TEXT PROVIDED:

+ + +

Another Facebook Post, Another Fired Employee

ABC news reported yesterday about an employee fired for statements made on a social networking site – this time Facebook. The employee, Massachusetts high school teacher June Talvitie-Siple, was fired by her school district for statements she made about the community, her students and their parents. The 54-year-old teacher mistakenly thought her statements were being communicated only to her circle of friends on the popular site, not to the entire world. As others have found before her, such a misconception can be costly.

What did Talvitie-Siple say on Facebook? In one post, she referred to the students as “germ-bags,” on account of the multiple times she caught illnesses from them. She also described the community and the parents as “arrogant” and “snobby.”

Whether these are the kinds of posts that warrant termination of employment is beyond the scope of this discussion.

The ABC report shows that the negative consequences of unflattering social media communications are on the rise (even though employees have yet to realize it). Companies need to think through their policies concerning these kinds of electronic communications, made both at and outside of work, particularly regarding the appropriate levels of discipline. A helpful discussion of this and other issues employers should be thinking when it comes to social media can be found here.
 

Employees Claiming Emotional Distress Must Produce Social Network (Facebook and MySpace) Information In Discovery

All information from plaintiffs’ social networking profiles and postings that relate to their general emotions, feelings, and mental states must be produced in discovery when they allege severe emotional trauma and harassment against their employer, a federal court in Indiana has ruled. (EEOC v. Simply Storage Management LLC, S.D. Ind., No. 1:09-cv-1223, discovery order 5/11/10).

+ + +

RECORDED DATA:

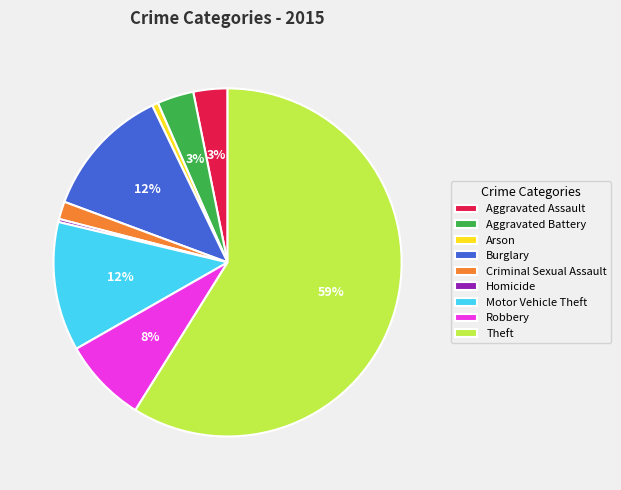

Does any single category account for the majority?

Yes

+ + +

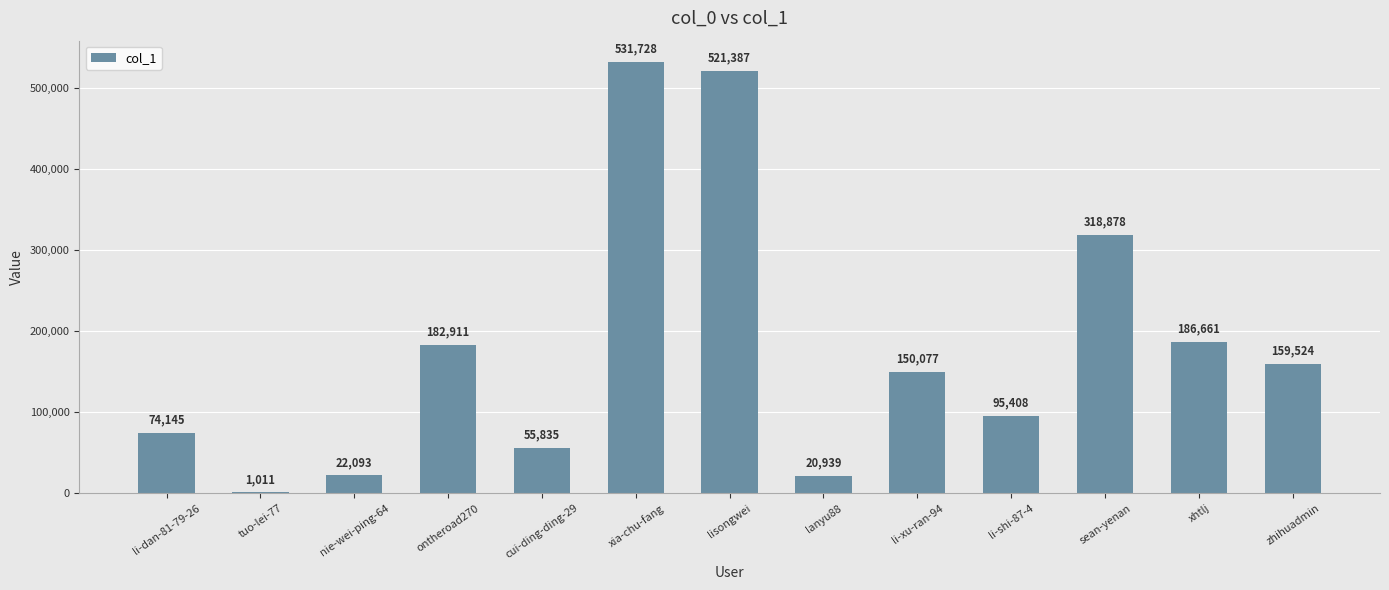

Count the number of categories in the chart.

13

+ + +

WRITTEN TASK: Resume the blog posts on employees and social media, picking up after the sentence that cites the Indiana discovery order.

RESULT BELOW:
Social networking sites (SNS) such as Facebook and MySpace are fast becoming a hot topic in litigation as they may contain a wealth of potentially relevant information. In Simply Storage, the Equal Employment Opportunity Commission brought suit on behalf of plaintiffs and other similarly situated employees who claimed their employers were liable for a supervisor’s alleged sexual harassment. The EEOC requested a discovery conference because counsel for the parties disagreed as to whether the two named plaintiffs must produce the Internet social networking site profiles, including postings, pictures, blogs, messages, personal information, lists of “friends,” and of causes joined that the user has placed or created online.

The EEOC objected to production of all SNS content (and to similar deposition questioning). It argued the requests were overbroad, not relevant, unduly burdensome (because they improperly infringe on claimants’ privacy), and would harass and embarrass the claimants. Simply Storage countered that discovery of these matters was proper because certain EEOC discovery responses placed the emotional health of particular claimants at issue, beyond that typically encountered in “garden variety emotional distress claims.”

The court weighed ordering complete discovery of the plaintiffs' Facebook and MySpace account information against limiting discovery to content specifically related to the alleged injury.  It found neither alternative satisfactory. According to the court, limiting discovery to posts that specifically referenced the mental issues and harassment alleged by the plaintiffs would be too narrow, while admitting the full profiles would include likely irrelevant—and potentially inflammatory—content. The court held, “It is reasonable to expect severe emotional or mental injury to manifest itself in some SNS content, and an examination of that content might reveal whether onset occurred, when, and the degree of distress. Further, information that evidences other stressors that could have produced the alleged emotional distress is also relevant.”

The court therefore defined the relevant scope of discovery as including “any profiles, postings, or messages (including status updates, wall comments, causes joined, groups joined, activity streams, blog entries) … that reveal, refer, or relate to any emotion, feeling, or mental state, as well as communications that reveal, refer, or relate to events that could reasonably be expected to produce a significant emotion, feeling, or mental state.”

The court rejected the EEOC’s assertion that broad discovery of this kind would violate the plaintiffs' right to privacy and held that, while potentially relevant content may be embarrassing to the plaintiffs, “this is the inevitable result of alleging these sorts of injuries.” In addressing the argument that the profiles were “private” and password protected, the court held that these protections were insufficient to circumvent discovery. “[A] person's expectation and intent that her communications be maintained as private is not a legitimate basis for shielding those communications from discovery.”

This case illustrates the importance of expanding the traditional thinking behind discoverable information to cover social media. Employers, upon advice of counsel, should consider requesting information of this nature.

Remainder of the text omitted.